Clearly, female novelists have neither the cultural capital nor the financial capital that male novelists do. When will people face up to that? And when will it change?”

(more…)

27 January 2012 | theory |

How I’m Celebrating Social Media Week

On Wednesday, February 15, I’ll be participating in “Getting Published & Beyond in the 21st Century,” a panel discussion sponsored by Pubslush Press. The final lineup is still being assembled, but I’m looking forward to sharing the stage with the author Emma Straub and Amanda Pritzker, a senior publicist at Penguin’s Portfolio imprint. (There are some other folks I’m pretty sure are coming, but I don’t want to say anything before it’s official!)

In my previous role as the director of e-marketing strategy at Houghton Mifflin Harcourt, and in the consulting work I do for authors and publishers today, I’ve encouraged writers to familiarize themselves with the major social media tools and pick the ones that resonate most closely not just with their publicity goals, but with their comfort in being online. I’m not one of those people who thinks you have to be everywhere and do everything to promote yourself successfully online; in fact, I think one of the first and biggest problems many authors face when they try to do their own social media marketing is that they spread themselves too thin too fast. What I was hearing from a lot of authors, though, was that while they were being told that they needed to go out onto the Internet and promote themselves, they weren’t always being given much practical advice on how to go about doing that.

So a big part of my message to the audience at Wix Lounge that evening is going to be that even though social media marketing is a lot of work, it doesn’t have to be a lot of hard work. Ultimately, I don’t believe that you should be out there “selling product” to people. Instead, you want to be yourself—admittedly, a somewhat streamlined version of yourself—and make a connection with the readers to whom your work is most likely to be valuable, whether that’s because of the information you share or the entertainment you provide. And you demonstrate to those people, day in and day out, that you are an interesting person who, from time to time, has a book out they might want to read.
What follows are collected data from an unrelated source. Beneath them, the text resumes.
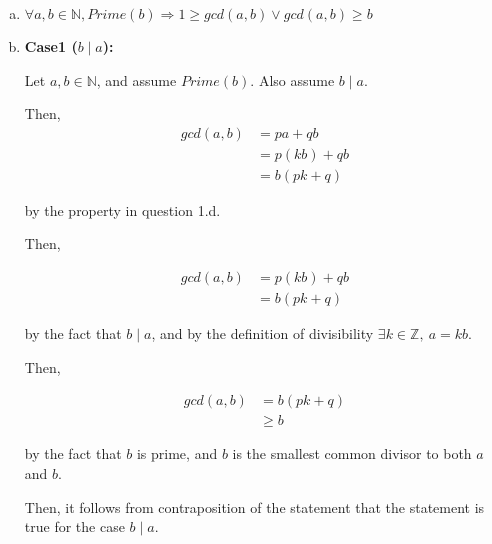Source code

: \documentclass[12pt]{article}
\begin{document}
\begin{enumerate}[a.]
    \item

    $\forall a,b \in \mathbb{N}, Prime(b) \Rightarrow 1 \geq gcd(a,b) \lor gcd(a,b) \geq b$

    \item

    \textbf{Case1 ($b \mid a$):}

    \bigskip

    Let $a,b \in \mathbb{N}$, and assume $Prime(b)$. Also assume $b \mid a$.

    \bigskip

    Then,
    \setcounter{equation}{0}
    \begin{align}
        gcd(a,b) &= pa + qb\\
        &= p(kb) + qb\\
        &= b(pk + q)
    \end{align}


    by the property in question 1.d.

    \bigskip

    Then,


    \begin{align}
        gcd(a,b) &= p(kb) + qb\\
        &= b(pk + q)
    \end{align}

    by the fact that $b \mid a$, and by the definition of divisibility $\exists
    k \in \mathbb{Z},\:a = kb$.

    \bigskip

    Then,

    \begin{align}
        gcd(a,b) &= b(pk + q)\\
        &\geq b
    \end{align}

    by the fact that $b$ is prime, and $b$ is the smallest common divisor to both $a$ and $b$.

    \bigskip

    Then, it follows from contraposition of the statement that the statement is true for
    the case $b \mid a$.

\end{enumerate}
\end{document}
I’m thinking back to a keynote speech I saw YA novelist John Green give in late 2011 at mediabistro.com’s Publishing App Expo. “We did not market anything, ever,” Green said about the video blogs he’s filmed with his brother, Hank, which have accrued more than half a million fans in less than five years. (Maybe closer to a million, depending on the yardstick you’re using to measure Green’s popularity.) “It isn’t like YouTube exists so I can share my books with you.” When he does mention a new book or some other project, he says, “it’s because I’m thinking about it, not because I’m desperate to sell it.”

Okay, I think it’s hyperbolic of Green to say “I’ve never, ever, ever done marketing,” but I see where he’s coming from—I’m just a firm believer in the Seth Godin school of permission marketing, or “the privilege (not the right) of delivering anticipated, personal and relevant messages to people who actually want to get them,” and of the idea that every aspect of your public presence is, in effect, a subtle form of “marketing” yourself to others.

(By the way, if you haven’t read Green’s latest, The Fault in Our Stars, yet, you really should. It’s got one of the best first-person voices I’ve seen in a long time, maybe since Matthew Quick’s The Silver Linings Playbook, which is a book it reminds me of in other, emotionally resonant ways.)